Ninguno de nosotros puede realmente cambiar el mundo, pero podemos tomar medidas positivas a nivel local, a través de la caridad, el mercado, la libre empresa y la asociación voluntaria. La ilusión megalómana de que cualquiera de nosotros –o de que nuestras elecciones y preferencias personales– tenga alguna importancia a nivel nacional, es una fantasía tan delirante que sólo la demagogia populista, hiperbólica e histriónica del gobierno federal es capaz de alimentar. La verdad es que no tiene ningún sentido saber quién es el presidente de su país, si no sabe quién es el alcalde de su ciudad. La preocupación por lo macro no tiene ningún sentido. Sin embargo, la participación personal a nivel micro puede generar alguna diferencia positiva a nivel local.
De cualquier manera, los gobiernos políticos no son más que brutalidad y violencia institucionalizada. Y no son instrumentos legítimos para intentar lograr ningún tipo de cambio, especialmente cambios que se producen mediante la coerción, la acción violenta y la falta de respeto por las preferencias individuales y la autodeterminación.
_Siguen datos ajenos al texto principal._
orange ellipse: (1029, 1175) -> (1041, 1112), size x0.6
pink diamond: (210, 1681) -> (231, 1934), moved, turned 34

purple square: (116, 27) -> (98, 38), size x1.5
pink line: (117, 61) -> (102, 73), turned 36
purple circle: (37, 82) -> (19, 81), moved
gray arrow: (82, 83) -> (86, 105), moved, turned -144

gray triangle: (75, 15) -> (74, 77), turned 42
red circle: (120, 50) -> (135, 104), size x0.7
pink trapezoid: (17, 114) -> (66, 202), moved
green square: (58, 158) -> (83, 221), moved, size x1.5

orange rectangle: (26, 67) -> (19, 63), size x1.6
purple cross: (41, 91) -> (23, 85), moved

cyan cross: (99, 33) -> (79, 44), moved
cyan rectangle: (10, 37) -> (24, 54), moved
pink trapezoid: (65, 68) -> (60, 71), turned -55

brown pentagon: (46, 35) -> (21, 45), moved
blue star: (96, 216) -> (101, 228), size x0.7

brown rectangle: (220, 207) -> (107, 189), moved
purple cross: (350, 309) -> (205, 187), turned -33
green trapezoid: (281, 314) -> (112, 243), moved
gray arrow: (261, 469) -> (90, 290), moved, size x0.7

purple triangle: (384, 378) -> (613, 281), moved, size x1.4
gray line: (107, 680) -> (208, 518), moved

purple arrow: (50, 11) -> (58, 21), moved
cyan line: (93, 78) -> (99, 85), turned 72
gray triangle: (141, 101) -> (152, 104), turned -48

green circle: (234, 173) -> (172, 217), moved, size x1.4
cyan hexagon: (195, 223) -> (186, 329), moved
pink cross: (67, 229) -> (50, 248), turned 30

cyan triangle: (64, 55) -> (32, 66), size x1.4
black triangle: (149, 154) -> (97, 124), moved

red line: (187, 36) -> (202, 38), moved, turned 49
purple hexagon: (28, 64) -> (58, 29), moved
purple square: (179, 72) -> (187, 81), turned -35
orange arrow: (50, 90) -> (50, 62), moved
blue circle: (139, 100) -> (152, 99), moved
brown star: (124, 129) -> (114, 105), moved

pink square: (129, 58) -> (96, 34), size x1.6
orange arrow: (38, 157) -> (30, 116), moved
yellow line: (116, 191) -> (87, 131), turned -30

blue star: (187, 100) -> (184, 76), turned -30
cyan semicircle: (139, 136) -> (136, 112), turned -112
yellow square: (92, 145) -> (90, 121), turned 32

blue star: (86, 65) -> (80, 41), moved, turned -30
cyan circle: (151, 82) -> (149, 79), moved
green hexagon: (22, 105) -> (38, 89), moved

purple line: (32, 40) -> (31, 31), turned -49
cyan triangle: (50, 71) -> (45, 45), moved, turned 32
Repito: la política es tiranía por poder. La política no es una forma ética, funcional o civilizada de conciliación entre individuos o entre diferentes segmentos de la sociedad. De hecho, la política fomenta los conflictos mucho más que lo que propicia la conciliación. La conciliación sólo puede existir mediante la determinación individual, y surge como consecuencia de la colaboración voluntaria entre los individuos, a través de un correcto sistema de estímulos y recompensas proveniente del orden natural. Lo que hace la política es reemplazar los estímulos correctos del mercado y la interacción voluntaria, con los estímulos malignos de la coerción colectiva y el expolio institucionalizado.